“Albeit it does not moves”

People, nowadays, are so stuck up in their frenzied, hysterical routine that it is almost impossible to stop one second and think: “Why am I living this life? Was this what I wanted? Am I pursuing my ideals?”. 

These questions are though, most of the time they remain un-answered, but the last one… the last one is maybe the hardest one and it is also the driving question. Answering it can probably change the life, it can make us leave our routine and start living the life we always dreamt.

This may seem something for millennials and Gen-Z-ers, but it actually isn’t. People who followed ideals have always existed, and we all used to look up to them: leaders, commanders, messiahs, entrepreneurs but also common persons. Ideals are not a property of sensitive people or a generation, they cross generations and ages. 

Principles and beliefs don’t need to reflect any common accepted morality, ideals and dreams can be detached from sense of good and usefulness for the community. Lev Tolstoi used to say: “It is not possible to live without an ideal, even the vilest, vanity, greed, but that it is placed as an ideal”.

Following an ideal is not so easy, life hits hard, or can smoothly lead us to forget our principles and living the routine, which is much easier. Humans are lazy in general, the question is: is this really living? Or is it simply surviving? 

Once we start to realize what we want to be and take steps towards that direction, no matter what the difficulties are, we will be living in those moments, and even if struggling with the world, we will be truly living. Hard times will pass and once they do, we discover that it was better to have felt those emotions than the routine.

Martin Luther King, murdered following his dreams

Struggling and following principles is what we call INTEGRITY, and we should always prefer living for those principles. Ask yourself: do I prefer having relationships with people of ideals and principles or someone who has nothing to fight for? Usually, the former communicate openly and honestly, they lead by example, and stay calm and positive. 

Billionaire Warren Buffet, considered by many insiders the best and most famous investor in recent times (he is also Bill Gates’s best friend), said: “We look for three things when we hire people. We look for intelligence, we look for initiative or energy, and we look for integrity. And if they don’t have the latter, the first two will kill you, because if you’re going to get someone without integrity, you want them lazy and dumb.”

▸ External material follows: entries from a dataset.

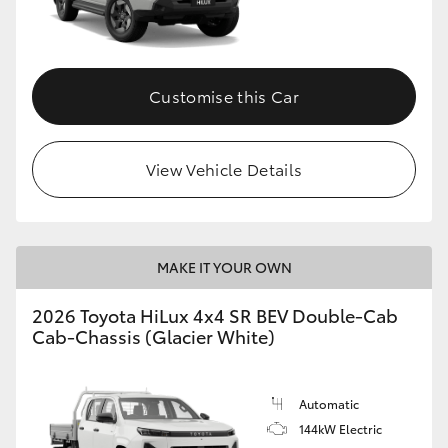
Customise this Car
View Vehicle Details
MAKE IT YOUR OWN
2026 Toyota HiLux 4x4 SR BEV Double-Cab
Cab-Chassis (Glacier White)
Automatic
144kW Electric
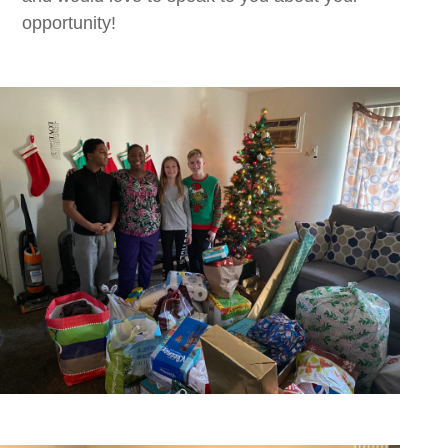
opportunity!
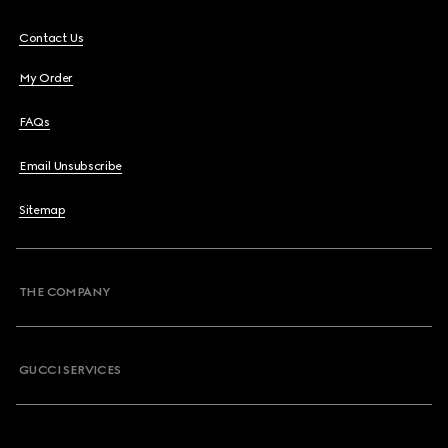
Contact Us
My Order
FAQs
Email Unsubscribe
Sitemap
THE COMPANY
GUCCI SERVICES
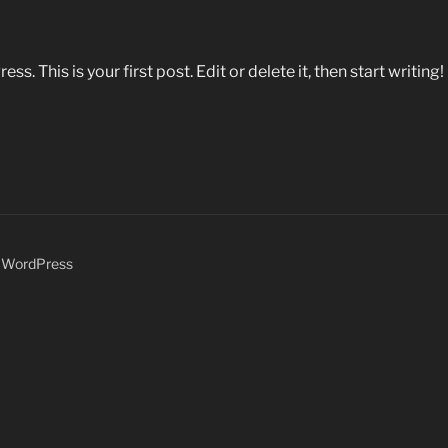
 This is your first post. Edit or delete it, then start writing!
y WordPress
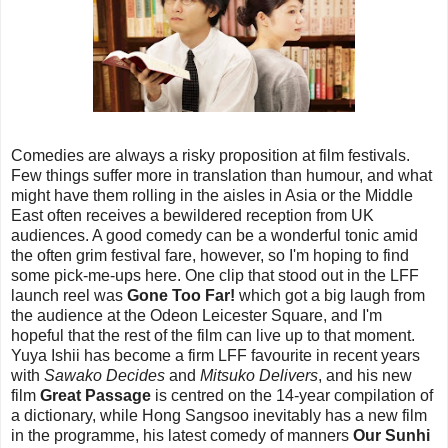
Comedies are always a risky proposition at film festivals.
Few things suffer more in translation than humour, and what
might have them rolling in the aisles in Asia or the Middle
East often receives a bewildered reception from UK
audiences. A good comedy can be a wonderful tonic amid
the often grim festival fare, however, so I'm hoping to find
some pick-me-ups here. One clip that stood out in the LFF
launch reel was
Gone Too Far!
which got a big laugh from
the audience at the Odeon Leicester Square, and I'm
hopeful that the rest of the film can live up to that moment.
Yuya Ishii has become a firm LFF favourite in recent years
with
Sawako Decides
and
Mitsuko Delivers
, and his new
film
Great Passage
is centred on the 14-year compilation of
a dictionary, while Hong Sangsoo inevitably has a new film
in the programme, his latest comedy of manners
Our Sunhi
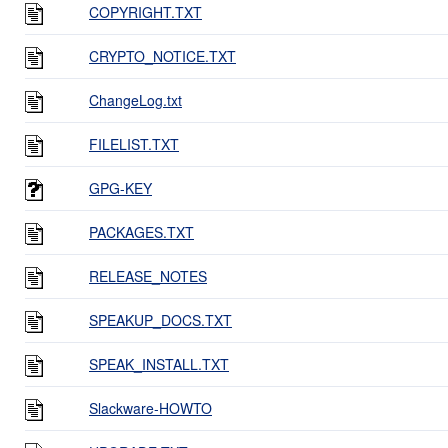
COPYRIGHT.TXT
CRYPTO_NOTICE.TXT
ChangeLog.txt
FILELIST.TXT
GPG-KEY
PACKAGES.TXT
RELEASE_NOTES
SPEAKUP_DOCS.TXT
SPEAK_INSTALL.TXT
Slackware-HOWTO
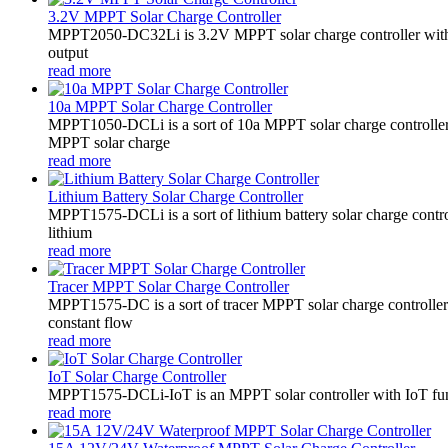
3.2V MPPT Solar Charge Controller
MPPT2050-DC32Li is 3.2V MPPT solar charge controller with LE
output
read more
10a MPPT Solar Charge Controller
MPPT1050-DCLi is a sort of 10a MPPT solar charge controll
MPPT solar charge
read more
Lithium Battery Solar Charge Controller
MPPT1575-DCLi is a sort of lithium battery solar charge co
lithium
read more
Tracer MPPT Solar Charge Controller
MPPT1575-DC is a sort of tracer MPPT solar charge controll
constant flow
read more
IoT Solar Charge Controller
MPPT1575-DCLi-IoT is an MPPT solar controller with IoT funct
read more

In an age where human values are slowly being erased by the ideas of prevarication, competition and struggle for survival, integer people are trustworthy, and when you choose who you want on your side (as partners, friends, best friends, colleagues and so on), always ask yourself what you really want from them. Do you want someone who talks openly? Do you want someone who practices what he preaches? Do you want someone who is accountable? And in the meantime, try to be an integer person yourself.